Comment canaliser cette douleur et cet amour pour quelqu’un qui est parti ?

En le rendant présent. Pas seulement à travers une boîte à souvenirs. Vous avez peut-être d’autres enfants et vous leur faites une petite boîte au point de croix avec leur nom ; pourquoi ne pas y graver également le nom de l’enfant disparu.

Une mère a raconté que sa grand-mère a tricoté une couverture pour sa petite-fille et a arrêté de la tricoter quand elle est tombée en morceaux ; après quelques mois, elle a terminé la couverture et la mère la garde comme quelque chose de précieux. Certaines personnes plantent un arbre pour commémorer la naissance de leurs enfants ; pourquoi ne pas en planter un aussi pour celui qui n’est pas sorti du ventre de sa mère ?

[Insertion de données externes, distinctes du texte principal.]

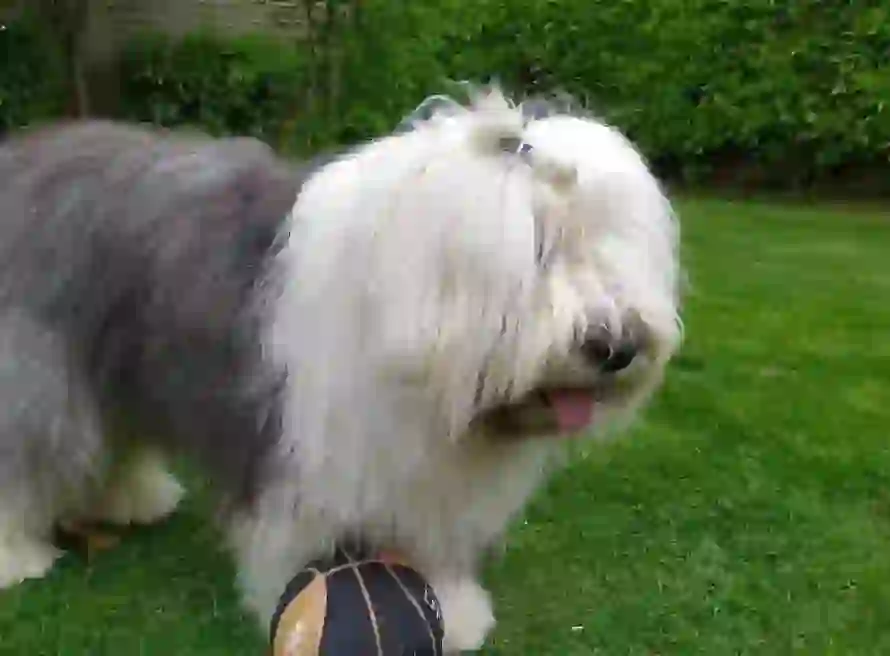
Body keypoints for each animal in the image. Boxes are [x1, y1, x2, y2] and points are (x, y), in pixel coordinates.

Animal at [0, 88, 680, 652]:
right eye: (539, 247)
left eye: (608, 243)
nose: (619, 346)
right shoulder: (305, 450)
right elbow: (298, 537)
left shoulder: (426, 473)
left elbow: (431, 542)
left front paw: (455, 614)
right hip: (41, 376)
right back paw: (17, 558)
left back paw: (133, 500)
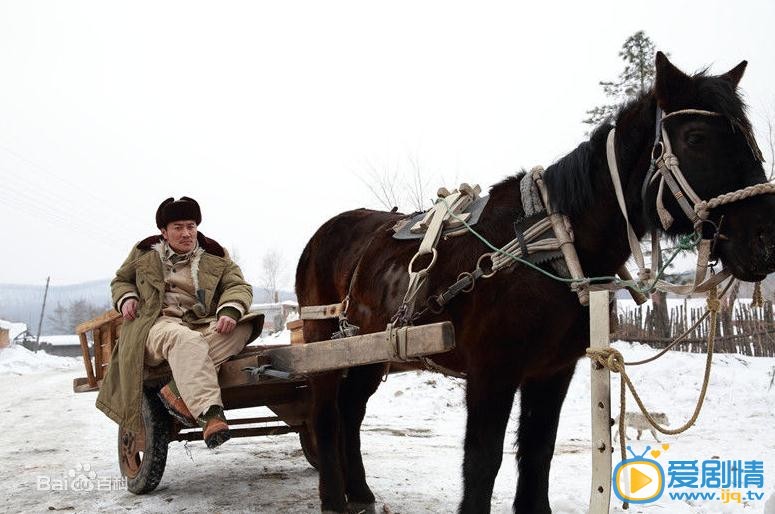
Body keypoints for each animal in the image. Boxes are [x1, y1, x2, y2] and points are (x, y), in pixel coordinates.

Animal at [294, 53, 772, 512]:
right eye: (696, 138)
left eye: (750, 139)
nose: (764, 240)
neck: (554, 245)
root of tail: (322, 234)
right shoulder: (492, 370)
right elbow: (483, 460)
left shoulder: (553, 369)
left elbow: (538, 451)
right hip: (321, 340)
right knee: (325, 414)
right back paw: (334, 498)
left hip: (369, 350)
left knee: (351, 410)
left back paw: (360, 492)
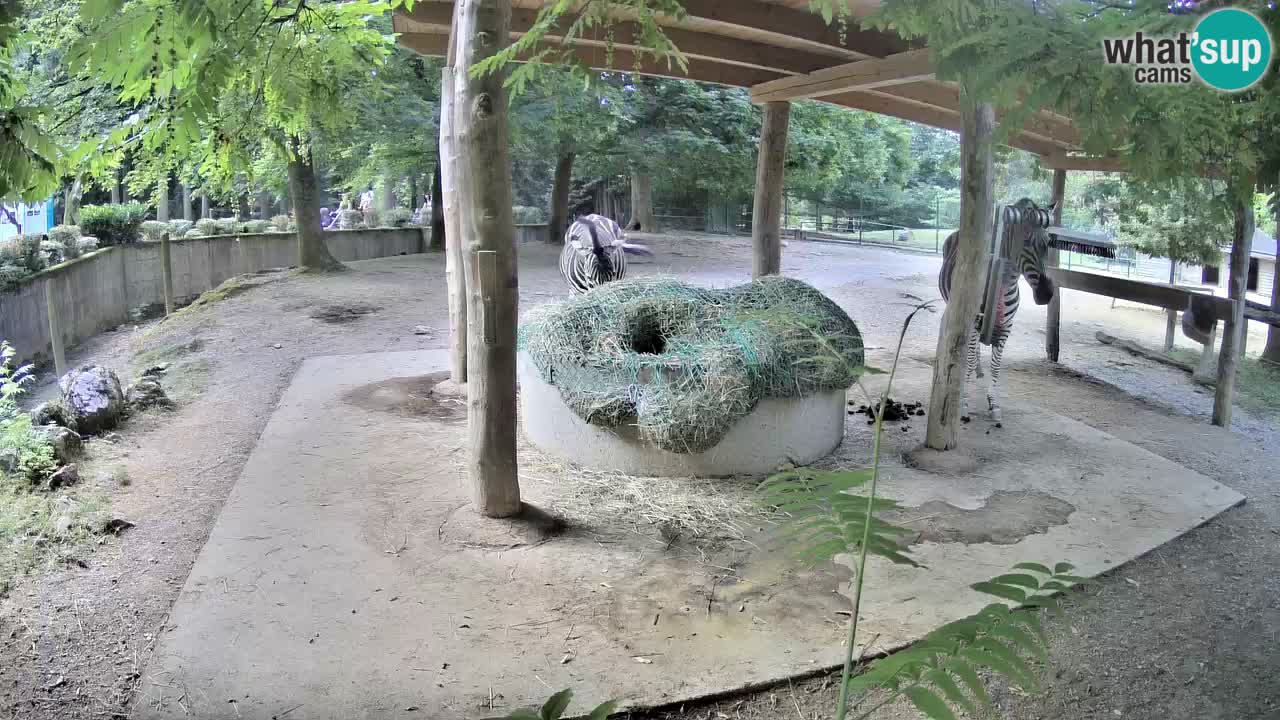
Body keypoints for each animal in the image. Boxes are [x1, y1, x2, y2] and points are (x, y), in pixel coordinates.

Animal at [938, 198, 1057, 426]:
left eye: (1048, 242)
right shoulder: (974, 322)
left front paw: (993, 404)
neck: (1004, 282)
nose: (1046, 294)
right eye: (1025, 241)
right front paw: (964, 404)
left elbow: (996, 365)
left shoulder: (1006, 328)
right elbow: (970, 359)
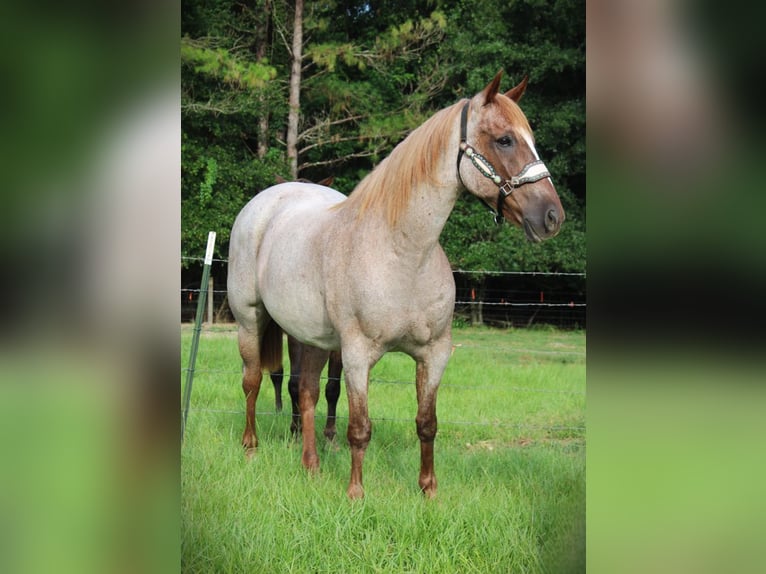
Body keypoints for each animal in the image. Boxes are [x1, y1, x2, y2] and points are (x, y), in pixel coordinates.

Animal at [227, 71, 564, 499]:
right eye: (504, 139)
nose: (552, 216)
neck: (403, 254)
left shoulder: (434, 354)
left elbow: (427, 422)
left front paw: (428, 491)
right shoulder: (357, 355)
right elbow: (359, 428)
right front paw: (356, 494)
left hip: (312, 337)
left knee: (306, 393)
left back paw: (312, 466)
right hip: (250, 321)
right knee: (253, 381)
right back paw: (251, 448)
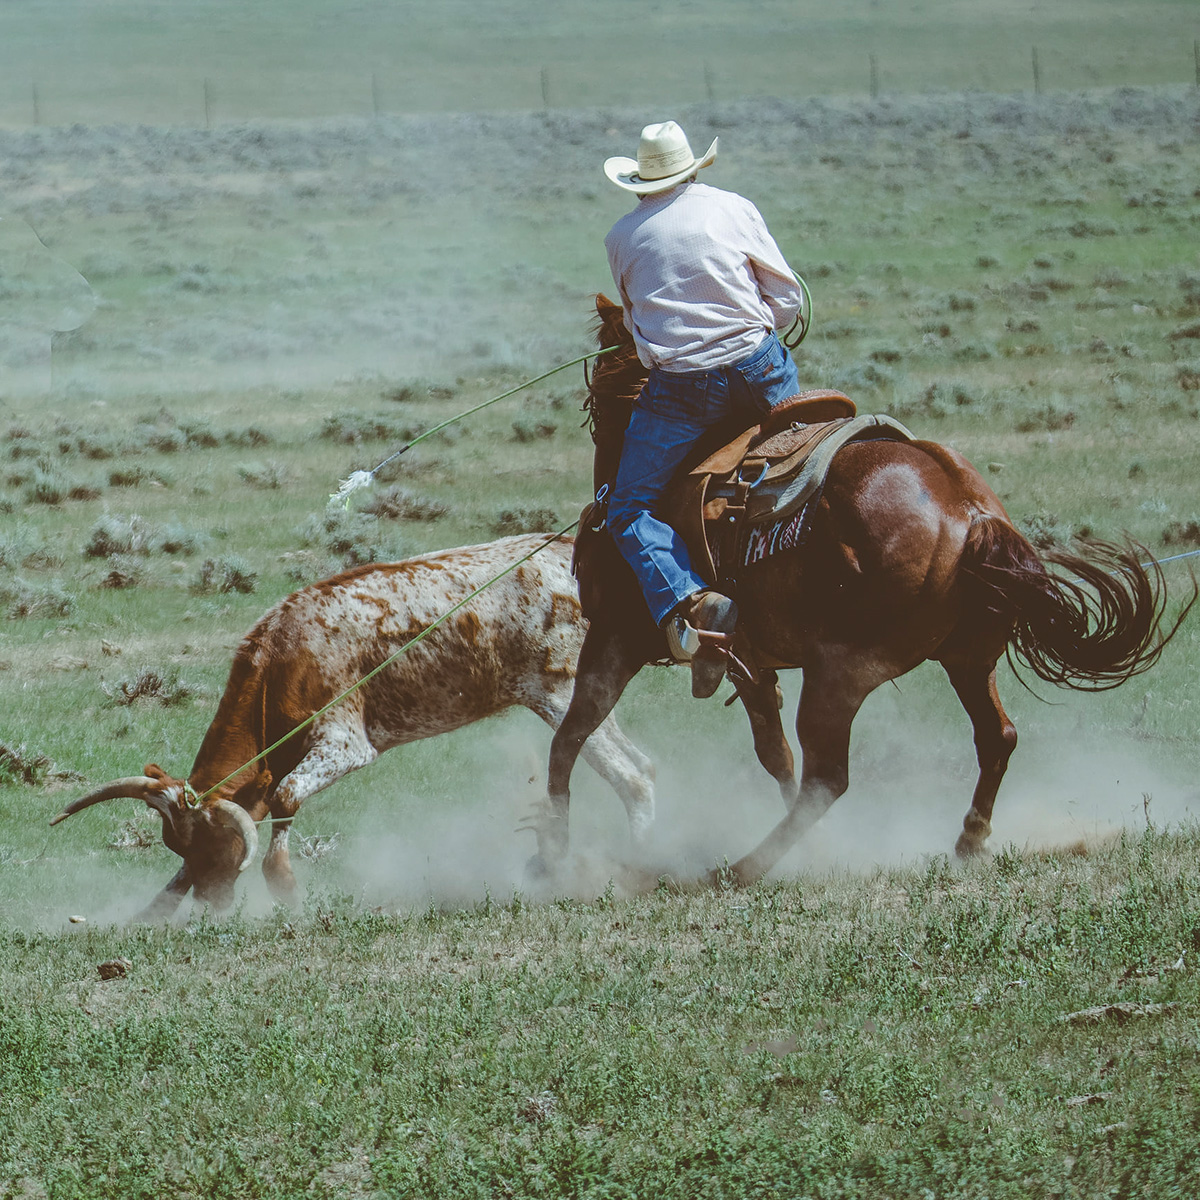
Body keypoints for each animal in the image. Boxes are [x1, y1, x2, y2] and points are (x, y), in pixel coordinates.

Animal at [540, 298, 1195, 883]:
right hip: (967, 657)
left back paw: (740, 868)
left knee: (829, 777)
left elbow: (570, 737)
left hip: (840, 672)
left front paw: (550, 853)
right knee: (996, 737)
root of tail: (968, 511)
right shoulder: (750, 663)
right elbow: (772, 753)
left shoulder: (615, 640)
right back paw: (967, 840)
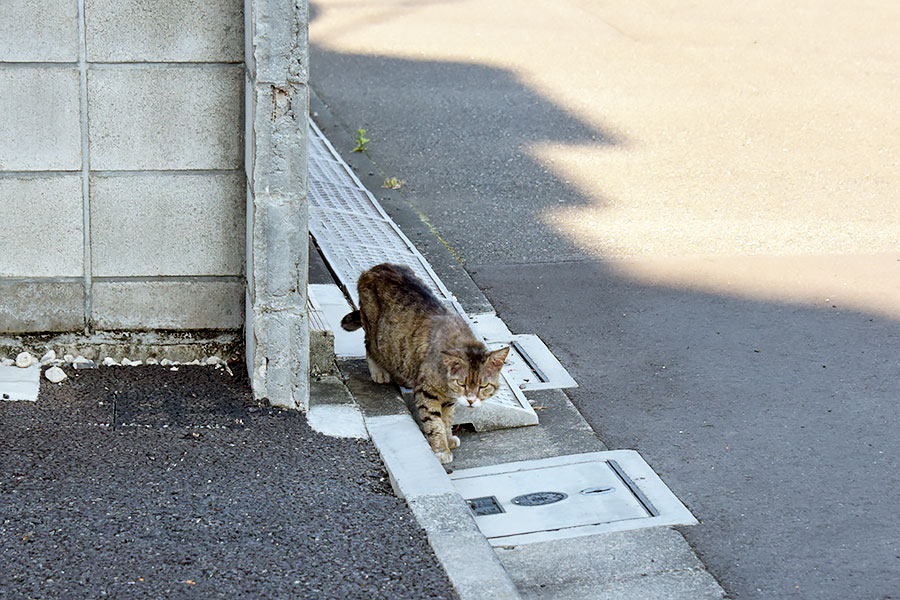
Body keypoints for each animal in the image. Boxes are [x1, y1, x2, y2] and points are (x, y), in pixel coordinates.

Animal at [342, 262, 506, 464]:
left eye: (483, 386)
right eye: (462, 383)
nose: (470, 400)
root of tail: (376, 268)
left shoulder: (449, 400)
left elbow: (447, 419)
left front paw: (448, 437)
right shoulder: (428, 392)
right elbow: (434, 422)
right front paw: (441, 449)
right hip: (375, 330)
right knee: (368, 344)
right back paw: (379, 371)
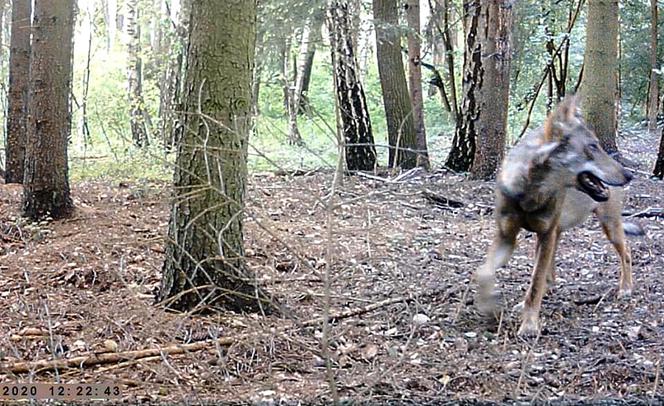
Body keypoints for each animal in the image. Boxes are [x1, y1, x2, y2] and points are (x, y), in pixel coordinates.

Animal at [478, 97, 644, 336]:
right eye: (592, 146)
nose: (629, 175)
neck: (529, 193)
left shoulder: (545, 234)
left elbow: (535, 284)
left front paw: (529, 326)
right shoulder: (506, 236)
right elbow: (484, 273)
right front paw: (488, 305)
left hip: (608, 228)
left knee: (627, 253)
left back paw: (626, 288)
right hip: (555, 234)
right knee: (550, 274)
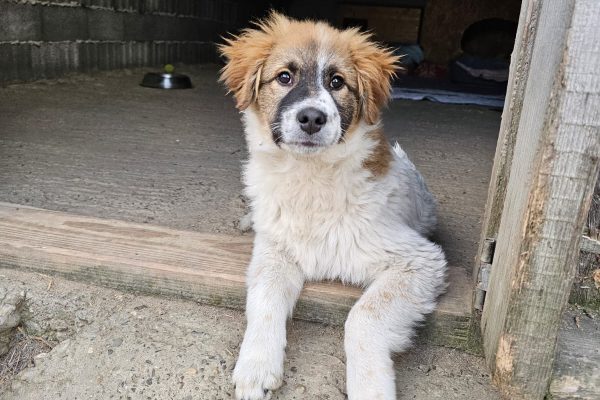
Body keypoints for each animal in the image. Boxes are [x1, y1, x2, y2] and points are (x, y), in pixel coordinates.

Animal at [219, 12, 447, 400]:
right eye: (284, 77)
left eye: (337, 82)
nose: (312, 118)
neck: (311, 179)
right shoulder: (275, 251)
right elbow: (263, 301)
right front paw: (256, 365)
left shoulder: (419, 262)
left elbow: (363, 317)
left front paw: (371, 389)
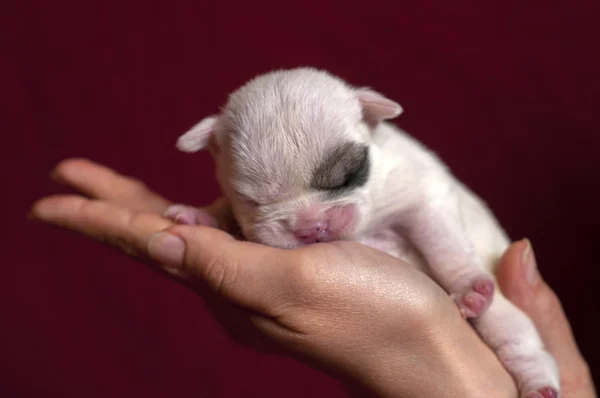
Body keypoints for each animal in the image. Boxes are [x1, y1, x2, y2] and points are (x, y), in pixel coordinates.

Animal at [164, 68, 556, 398]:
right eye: (253, 200)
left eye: (348, 176)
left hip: (503, 317)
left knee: (518, 339)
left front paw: (467, 285)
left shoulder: (422, 194)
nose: (310, 227)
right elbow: (224, 209)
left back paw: (536, 380)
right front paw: (200, 215)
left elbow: (443, 244)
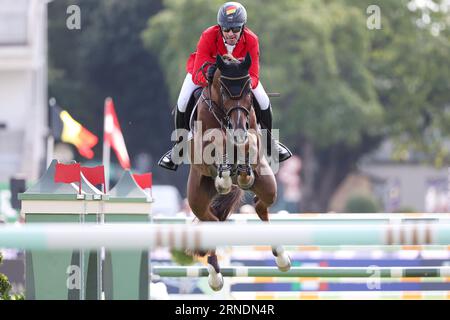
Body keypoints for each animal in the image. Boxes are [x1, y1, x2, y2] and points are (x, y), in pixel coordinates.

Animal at [186, 52, 292, 290]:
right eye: (225, 90)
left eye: (248, 91)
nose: (238, 128)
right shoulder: (203, 147)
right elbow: (216, 146)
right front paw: (224, 177)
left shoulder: (252, 134)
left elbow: (249, 143)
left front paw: (242, 167)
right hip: (196, 200)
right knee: (211, 222)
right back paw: (215, 275)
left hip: (268, 185)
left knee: (261, 206)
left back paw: (281, 256)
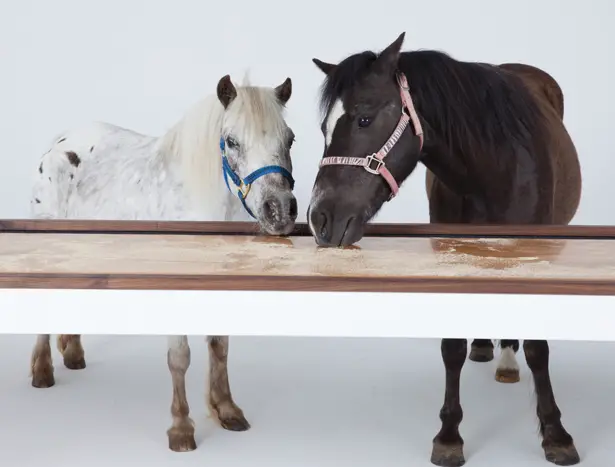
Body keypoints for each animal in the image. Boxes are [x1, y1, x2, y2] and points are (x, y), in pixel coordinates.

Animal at [28, 74, 296, 454]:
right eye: (232, 141)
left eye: (289, 139)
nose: (281, 210)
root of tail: (59, 142)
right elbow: (179, 358)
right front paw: (181, 429)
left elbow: (220, 347)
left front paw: (227, 410)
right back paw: (42, 371)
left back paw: (73, 353)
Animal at [308, 31, 584, 466]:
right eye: (323, 127)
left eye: (364, 118)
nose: (319, 218)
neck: (495, 170)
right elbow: (451, 347)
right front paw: (450, 435)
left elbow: (539, 348)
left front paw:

Dans ma ville, il y a une très belle initiative pour repeupler les collines environnantes. Le conseil municipal vous donne la possibilité de planter un arbre pour chaque bébé qui naît. Récemment, un arbre a été planté pour les bébés nés l’année dernière. Beaucoup de familles y sont allées dans les bus qu’ils ont mis en place. C’est un geste communautaire, car il est toujours bon de reboiser la forêt, et c’était très agréable de nous voir si nombreux. Ma petite fille a un arbre qui pousse à ses côtés.

Vous imaginez s’ils faisaient la même chose pour les bébés qui sont morts pendant la gestation ou la naissance ou quelques jours après la naissance ? Au premier abord, cela peut sembler macabre, mais si vous y réfléchissez, ce serait un acte de reconnaissance sociale et communautaire pour tous ces enfants. Les parents seraient heureux de pouvoir faire quelque chose pour leurs enfants perdus et la brousse apprécierait également. Ce n’est pas du tout macabre, c’est un geste comme un autre. Et il suffit d’un peu d’imagination pour trouver d’autres idées.

C’est avec reconnaissance que nous terminons l’entretien avec la psychologue Mónica Álvarez, qui a expliqué de nombreuses choses que nous devrions tous savoir face à la perte d’une grossesse, aussi bien les mères et leurs familles que les professionnels qui les prennent en charge.